Joaquin Phoenix incarne Arthur Fleck avec une intensité rare. Il a perdu près de 23 kilos pour le rôle, transformant son corps pour refléter l’état fragile et maladif de son personnage. Son jeu, basé sur une immersion complète, est à la fois terrifiant et profondément humain. Il donne à Arthur Fleck une vulnérabilité qui le rend presque attachant, avant de basculer dans une violence incontrôlée. L’une des scènes les plus marquantes est celle de la danse dans les escaliers, un moment de libération pour le personnage et un symbole de son acceptation du chaos. La scène de rire incontrôlé dans le bus est également mémorable, avec cette maladie pour Arthur Fleck et l’incompréhension, voire le malaise qu’elle génère sur les autres passagers. Un moment qui illustre le choc de deux mondes. Cette performance a valu à Joaquin Phoenix l’Oscar du meilleur acteur, une récompense amplement méritée pour un rôle qui marque l’histoire du cinéma.
L’ambiance générale du film est lourde, quasiment suffocante. Joker aborde des thèmes universels comme l’isolement social, la maladie mentale et l’absence de compassion dans une société en crise. Cette approche humanise le personnage du Joker tout en le rendant terrifiant, un équilibre que peu de films réussissent à atteindre. La violence, omniprésente, cependant jamais gratuite, suscite un malaise qui pousse à la réflexion. En ce sens, Joker est autant une étude de personnage qu’une critique sociale.
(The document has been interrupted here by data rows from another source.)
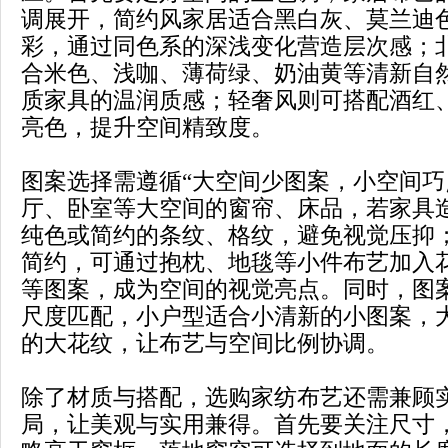
调展开，简约风家居适合黑白灰、莫兰迪
彩，通过同色系的深浅变化营造层次感；
合米色、浅咖、薄荷绿、奶油黄等清新自
质家具的温润质感；轻奢风则可搭配酒红
亮色，提升空间精致度。
图案选择需遵循“大空间少图案，小空间巧
厅、卧室等大空间的窗帘、床品，若家具
纯色或简约的条纹、格纹，避免视觉压抑
简约，可通过抱枕、地毯等小件布艺加入
等图案，成为空间的视觉亮点。同时，图
尺度匹配，小户型适合小清新的小图案，
的大花纹，让布艺与空间比例协调。
除了材质与搭配，选购家纺布艺还需兼顾
局，让美观与实用兼得。首先要关注尺寸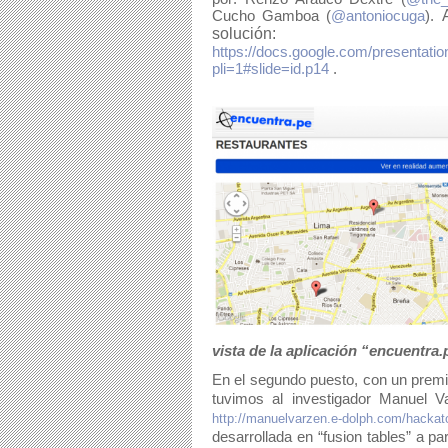
Cucho Gamboa (
@antoniocuga
). 
solución: 
https://docs.google.com/presen
pli=1#slide=id.p14
 . 
vista de la aplicación “encuentra
En el segundo puesto, con un premio
tuvimos al investigador Manuel Va
http://manuelvarzen.e-dolph.com/hackat
desarrollada en “fusion tables” a pa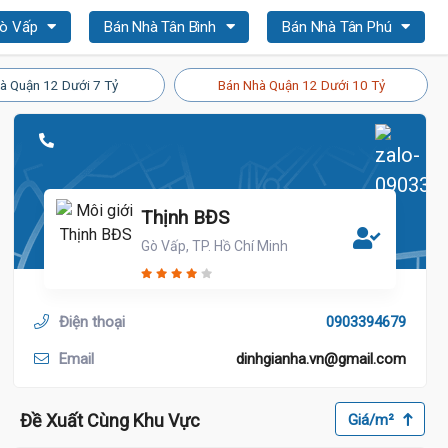
Gò Vấp
Bán Nhà Tân Bình
Bán Nhà Tân Phú
à Quận 12 Dưới 7 Tỷ
Bán Nhà Quận 12 Dưới 10 Tỷ
Thịnh BĐS
Gò Vấp, TP. Hồ Chí Minh
Điện thoại
0903394679
Email
dinhgianha.vn@gmail.com
Đề Xuất Cùng Khu Vực
Giá/m²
Loin de se limiter à un public de fans de comics, Joker s’adresse à tout le monde. Le film touchera autant les amateurs de drames psychologiques que ceux qui apprécient le cinéma d’auteur.
Avec Joker, Todd Phillips livre une œuvre unique, transcendée par la performance magistrale de Joaquin Phoenix. Ce film est une relecture audacieuse et inoubliable d’un personnage emblématique, qui dépasse le cadre des adaptations de comics pour devenir une pièce maîtresse du cinéma contemporain.